◆ **Stored entries**:
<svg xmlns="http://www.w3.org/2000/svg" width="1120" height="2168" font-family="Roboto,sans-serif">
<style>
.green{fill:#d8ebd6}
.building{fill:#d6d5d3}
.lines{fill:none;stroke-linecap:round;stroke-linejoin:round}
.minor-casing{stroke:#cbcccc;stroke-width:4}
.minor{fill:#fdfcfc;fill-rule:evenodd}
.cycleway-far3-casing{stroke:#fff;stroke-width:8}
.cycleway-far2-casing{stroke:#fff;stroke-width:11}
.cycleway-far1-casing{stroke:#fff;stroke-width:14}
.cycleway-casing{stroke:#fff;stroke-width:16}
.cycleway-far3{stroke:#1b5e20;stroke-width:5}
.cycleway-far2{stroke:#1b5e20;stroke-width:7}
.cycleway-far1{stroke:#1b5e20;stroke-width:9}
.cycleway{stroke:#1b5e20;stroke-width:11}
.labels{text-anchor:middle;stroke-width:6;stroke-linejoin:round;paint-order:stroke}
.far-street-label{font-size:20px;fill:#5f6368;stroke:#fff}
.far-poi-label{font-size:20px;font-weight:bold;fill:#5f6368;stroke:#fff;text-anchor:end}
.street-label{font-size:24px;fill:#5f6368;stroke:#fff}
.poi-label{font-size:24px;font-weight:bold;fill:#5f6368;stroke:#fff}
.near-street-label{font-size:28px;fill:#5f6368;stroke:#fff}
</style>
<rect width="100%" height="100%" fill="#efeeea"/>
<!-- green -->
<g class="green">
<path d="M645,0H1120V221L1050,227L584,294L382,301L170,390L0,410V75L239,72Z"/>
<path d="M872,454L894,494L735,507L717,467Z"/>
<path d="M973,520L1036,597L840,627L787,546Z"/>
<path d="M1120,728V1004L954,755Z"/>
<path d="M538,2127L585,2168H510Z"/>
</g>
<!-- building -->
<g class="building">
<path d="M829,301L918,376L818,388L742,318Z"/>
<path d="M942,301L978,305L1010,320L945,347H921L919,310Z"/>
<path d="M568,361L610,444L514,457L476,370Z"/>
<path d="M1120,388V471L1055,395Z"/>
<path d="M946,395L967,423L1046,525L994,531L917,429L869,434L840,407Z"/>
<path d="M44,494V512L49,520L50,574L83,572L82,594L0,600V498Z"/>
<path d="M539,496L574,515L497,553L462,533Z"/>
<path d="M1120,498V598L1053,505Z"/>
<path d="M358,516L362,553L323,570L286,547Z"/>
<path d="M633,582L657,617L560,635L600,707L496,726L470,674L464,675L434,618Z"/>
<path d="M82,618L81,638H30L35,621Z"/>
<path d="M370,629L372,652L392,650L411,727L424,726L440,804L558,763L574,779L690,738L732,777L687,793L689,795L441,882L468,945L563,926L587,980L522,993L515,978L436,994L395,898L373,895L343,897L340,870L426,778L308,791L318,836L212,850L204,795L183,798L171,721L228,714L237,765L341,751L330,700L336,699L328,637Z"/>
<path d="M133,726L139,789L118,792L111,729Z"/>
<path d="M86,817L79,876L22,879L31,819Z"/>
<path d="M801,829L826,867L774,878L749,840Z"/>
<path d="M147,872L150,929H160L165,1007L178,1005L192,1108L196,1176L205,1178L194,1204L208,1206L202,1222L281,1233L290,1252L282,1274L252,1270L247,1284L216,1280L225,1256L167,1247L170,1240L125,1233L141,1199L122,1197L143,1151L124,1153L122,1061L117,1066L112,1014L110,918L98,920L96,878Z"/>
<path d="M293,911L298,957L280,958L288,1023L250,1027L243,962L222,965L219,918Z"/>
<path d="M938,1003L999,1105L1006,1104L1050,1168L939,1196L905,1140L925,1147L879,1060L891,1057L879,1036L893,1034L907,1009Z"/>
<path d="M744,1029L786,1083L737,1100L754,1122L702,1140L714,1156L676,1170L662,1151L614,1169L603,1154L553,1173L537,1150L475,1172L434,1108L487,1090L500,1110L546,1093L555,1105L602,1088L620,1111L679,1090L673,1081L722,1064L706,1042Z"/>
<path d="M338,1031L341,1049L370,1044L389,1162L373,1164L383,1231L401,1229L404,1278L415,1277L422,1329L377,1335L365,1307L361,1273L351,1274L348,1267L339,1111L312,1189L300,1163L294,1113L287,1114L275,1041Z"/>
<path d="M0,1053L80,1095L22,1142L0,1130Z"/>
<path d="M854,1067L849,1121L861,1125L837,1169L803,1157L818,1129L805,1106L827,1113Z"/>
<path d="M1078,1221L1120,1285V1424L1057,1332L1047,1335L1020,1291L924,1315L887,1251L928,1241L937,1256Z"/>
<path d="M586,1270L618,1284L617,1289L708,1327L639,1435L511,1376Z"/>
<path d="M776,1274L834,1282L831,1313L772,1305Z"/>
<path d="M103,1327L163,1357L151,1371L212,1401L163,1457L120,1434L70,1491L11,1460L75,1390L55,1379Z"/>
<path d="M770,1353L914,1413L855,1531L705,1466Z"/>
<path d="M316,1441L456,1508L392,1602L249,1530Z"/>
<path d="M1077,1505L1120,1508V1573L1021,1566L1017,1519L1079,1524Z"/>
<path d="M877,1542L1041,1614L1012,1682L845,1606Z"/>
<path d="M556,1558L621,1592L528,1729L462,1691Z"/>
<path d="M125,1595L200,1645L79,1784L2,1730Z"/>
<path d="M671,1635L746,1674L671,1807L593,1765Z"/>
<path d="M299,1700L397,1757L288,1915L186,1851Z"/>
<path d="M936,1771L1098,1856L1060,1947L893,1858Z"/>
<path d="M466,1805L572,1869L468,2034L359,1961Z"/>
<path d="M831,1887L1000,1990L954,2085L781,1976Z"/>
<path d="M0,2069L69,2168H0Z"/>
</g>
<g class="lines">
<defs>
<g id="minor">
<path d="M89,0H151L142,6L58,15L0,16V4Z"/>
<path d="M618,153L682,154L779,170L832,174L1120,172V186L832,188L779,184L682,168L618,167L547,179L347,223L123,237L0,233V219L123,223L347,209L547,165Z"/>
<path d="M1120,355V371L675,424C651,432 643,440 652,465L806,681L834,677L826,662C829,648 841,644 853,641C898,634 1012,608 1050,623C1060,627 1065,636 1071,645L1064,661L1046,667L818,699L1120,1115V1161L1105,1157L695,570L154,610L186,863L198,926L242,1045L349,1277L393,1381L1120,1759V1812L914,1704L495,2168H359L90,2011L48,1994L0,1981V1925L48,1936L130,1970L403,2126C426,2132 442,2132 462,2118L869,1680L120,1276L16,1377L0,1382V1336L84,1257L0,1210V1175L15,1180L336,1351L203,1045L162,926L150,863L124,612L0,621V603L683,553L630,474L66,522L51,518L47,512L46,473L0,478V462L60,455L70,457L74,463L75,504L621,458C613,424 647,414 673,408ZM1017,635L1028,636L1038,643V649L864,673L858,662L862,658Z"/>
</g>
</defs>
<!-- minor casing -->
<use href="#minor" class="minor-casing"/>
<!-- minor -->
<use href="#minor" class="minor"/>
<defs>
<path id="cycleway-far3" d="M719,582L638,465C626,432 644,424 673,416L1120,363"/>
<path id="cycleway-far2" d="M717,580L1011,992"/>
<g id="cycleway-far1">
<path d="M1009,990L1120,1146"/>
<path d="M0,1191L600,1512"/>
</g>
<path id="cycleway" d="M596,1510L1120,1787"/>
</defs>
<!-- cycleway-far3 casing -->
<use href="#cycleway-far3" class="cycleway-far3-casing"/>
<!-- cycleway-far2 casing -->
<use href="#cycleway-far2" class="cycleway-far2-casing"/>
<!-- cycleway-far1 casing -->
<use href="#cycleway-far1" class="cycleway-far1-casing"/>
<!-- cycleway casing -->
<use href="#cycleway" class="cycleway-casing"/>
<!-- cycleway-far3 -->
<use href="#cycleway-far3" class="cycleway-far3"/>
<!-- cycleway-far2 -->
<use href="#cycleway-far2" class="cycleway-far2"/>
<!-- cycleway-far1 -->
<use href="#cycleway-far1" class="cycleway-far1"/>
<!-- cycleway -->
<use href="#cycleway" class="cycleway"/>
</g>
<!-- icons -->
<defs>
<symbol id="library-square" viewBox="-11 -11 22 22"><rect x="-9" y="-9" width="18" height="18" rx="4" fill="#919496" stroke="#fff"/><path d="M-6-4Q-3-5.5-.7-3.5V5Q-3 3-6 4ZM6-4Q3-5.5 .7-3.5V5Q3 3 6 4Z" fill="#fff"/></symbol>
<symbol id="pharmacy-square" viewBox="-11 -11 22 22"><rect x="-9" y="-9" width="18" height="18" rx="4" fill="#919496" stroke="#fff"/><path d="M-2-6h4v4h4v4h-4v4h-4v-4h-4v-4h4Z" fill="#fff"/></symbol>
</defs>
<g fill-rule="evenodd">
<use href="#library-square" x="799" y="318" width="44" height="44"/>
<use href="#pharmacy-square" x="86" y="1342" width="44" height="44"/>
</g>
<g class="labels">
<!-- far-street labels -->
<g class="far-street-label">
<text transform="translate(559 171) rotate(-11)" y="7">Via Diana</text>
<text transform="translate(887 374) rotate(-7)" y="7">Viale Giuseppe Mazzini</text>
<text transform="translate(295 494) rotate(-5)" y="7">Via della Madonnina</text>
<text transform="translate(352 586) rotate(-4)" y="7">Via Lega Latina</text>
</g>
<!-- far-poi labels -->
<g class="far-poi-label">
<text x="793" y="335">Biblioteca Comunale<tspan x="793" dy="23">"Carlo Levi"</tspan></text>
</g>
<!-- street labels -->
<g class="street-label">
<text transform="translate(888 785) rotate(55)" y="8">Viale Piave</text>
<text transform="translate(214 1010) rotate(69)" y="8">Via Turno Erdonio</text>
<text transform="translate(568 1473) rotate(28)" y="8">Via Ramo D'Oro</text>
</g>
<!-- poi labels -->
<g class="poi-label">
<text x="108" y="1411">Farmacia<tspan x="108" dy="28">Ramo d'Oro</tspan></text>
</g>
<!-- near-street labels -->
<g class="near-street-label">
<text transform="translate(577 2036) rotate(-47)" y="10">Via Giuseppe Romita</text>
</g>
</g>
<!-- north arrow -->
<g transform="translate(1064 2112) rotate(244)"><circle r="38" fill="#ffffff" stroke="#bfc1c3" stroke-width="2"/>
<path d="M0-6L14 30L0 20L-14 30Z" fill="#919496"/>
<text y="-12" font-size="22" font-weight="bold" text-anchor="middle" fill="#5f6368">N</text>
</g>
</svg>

◆ **EXERCISE AIM**: Wherever the word "linejoin" appears in a line of the data above, copy that line.

◆ **SOLUTION FOR THIS PROBLEM**:
.lines{fill:none;stroke-linecap:round;stroke-linejoin:round}
.labels{text-anchor:middle;stroke-width:6;stroke-linejoin:round;paint-order:stroke}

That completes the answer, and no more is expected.